Thursday, April 24, 2008

"The war is over. Halliburton won!"

That's from a pickup truck's bumper sticker spied by author Alexandra Fuller on a jaunt across Wyoming. It's part of a column the Wilson-based writer wrote for the New York Times Op-Ed pages. In it, she blasts the "untouchables" that run the oil and gas industry in Wyoming.


And a powerful oil lobby reminds us with Orwellian regularity that we owe everything to oil and gas taxes, bullying those who disagree. (In February, a committee of the Wyoming Legislature rejected a spending increase for the University of Wyoming’s Ruckelshaus Institute of Environment and Natural Resources after institute scientists dared to raise concerns about water produced in coal-bed methane wells.)

Yes, it's true. The energy extractors run the state, even run roughshod over it. Our Oilmen-in-Chief, Bush & Cheney, have made it easy for them. The Halliburtons of the world are poking holes in every last part of Wyoming they can get their snouts into. When citizens raise their voices and say something such as "Not So Fast," the oil lobby questions the patriotism of the critics. This is a dicey business in rural stretches of the state, where the critics are not your average namby-pamby enviromentalist but ranchers and housewives and hunters and even those who work in the oil patch but value our outdoor spaces. They could even be veterans of Bush's oil wars who have come home to find that the war is being waged in their hometowns, places such as Pinedale and Rawlins and Wright.


Lately, executives have been telling increasingly unhappy communities that domestic drilling is our moral duty, an alternative to sending more soldiers to war. They imply that anything less than full support for the oil companies is un-American.


Alexandra points out that the industry has a lousy track record on worker safety, topping the "national death toll on the job" statistics with 16.8 deaths per 100,000 workers. Not surprisingly, Alexandra's upcoming book, The Legend of Colton H. Bryant, has for its focus a young man from Evanston who was killed in an oil field accident. The book has already garnered some favorable reviews. Alexandra hits the road May 8 for her book tour. First Wyoming stop is Evanston on Friday, May 16. She'll conduct an author’s talk and book signing at the Uinta County Library, 307 Main St., with a 5:30 p.m. social hour followed by Alexandra’s talk and signing. There will be a dinner at 7 p.m. for ticket holders. For more info, contact Jan Maggard at jmaggard@uintalibrary.org.

It would be preferable if an actual discussion ensued during the tour. That's a lot to hope for in these times, when opponents usually start each "discussion" yelling and the volume and vitriol goes up from there. But it could happen. In her op-ed piece, Alexandra notes that author and UW writer-in-residence Terry Tempest Williams has taken her students on the road to conduct what she calls "weather reports" in small communities.
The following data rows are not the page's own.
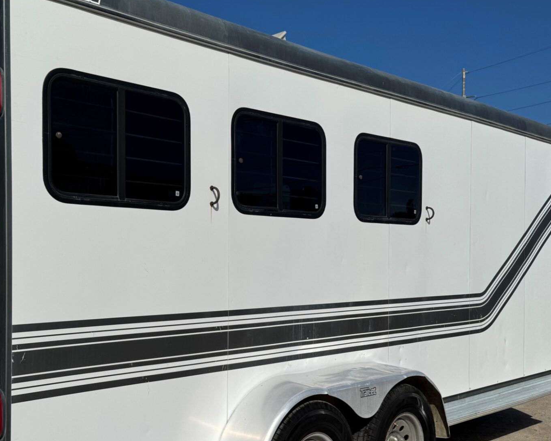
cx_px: 188
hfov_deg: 41.5
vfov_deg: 34.1
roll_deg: -1.5
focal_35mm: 44
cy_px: 261
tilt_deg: -0.6
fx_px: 717
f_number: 1.78
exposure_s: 1/12346
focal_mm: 6.76
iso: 50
Addressing packed rooms, Ms. Williams turns the microphone over to the people of Wyoming — a stoical populace whose habitual stance against something they don’t like is a tight lip. Astonishingly, they have opened up, voicing their concerns over the rapidity and scale of the oil and gas development. "One day, I fear I will wake up and all that will be left of Wyoming is a hole in the ground," one resident of the southern Greater Yellowstone Ecosystem said.
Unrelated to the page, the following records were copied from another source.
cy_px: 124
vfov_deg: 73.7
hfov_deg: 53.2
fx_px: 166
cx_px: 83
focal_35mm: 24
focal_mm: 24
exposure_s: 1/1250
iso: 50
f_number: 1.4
Oil executives have pushed back. One oilman, State Senator Kit Jennings, took the microphone in Casper and declared that Ms. Williams had demonized the oil companies. He rejected her contention in a local newspaper article that the energy boom had helped drive up the use of crystal methamphetamine in the region and announced that he had demanded that she be fired from the university for her criticism of the industry.

Oil and gas are accustomed to dominating the debate. But Ms. Williams’s forums have created an opportunity for grass-roots rebuttal. Residents, who have so far been cowed by the enormous tax contributions that energy companies make to the state’s coffers, are upholding values not counted in dollars.

According to one participant at the "weather report" in Casper, Jennings ended up inviting Ms. Williams for a tour of the Jonah Field. No word yet on whether she's taken the senator up on his invitation.

It's noteworthy when two writers can garner this much attention and controversy for giving voice to their views -- and helping others to have theirs.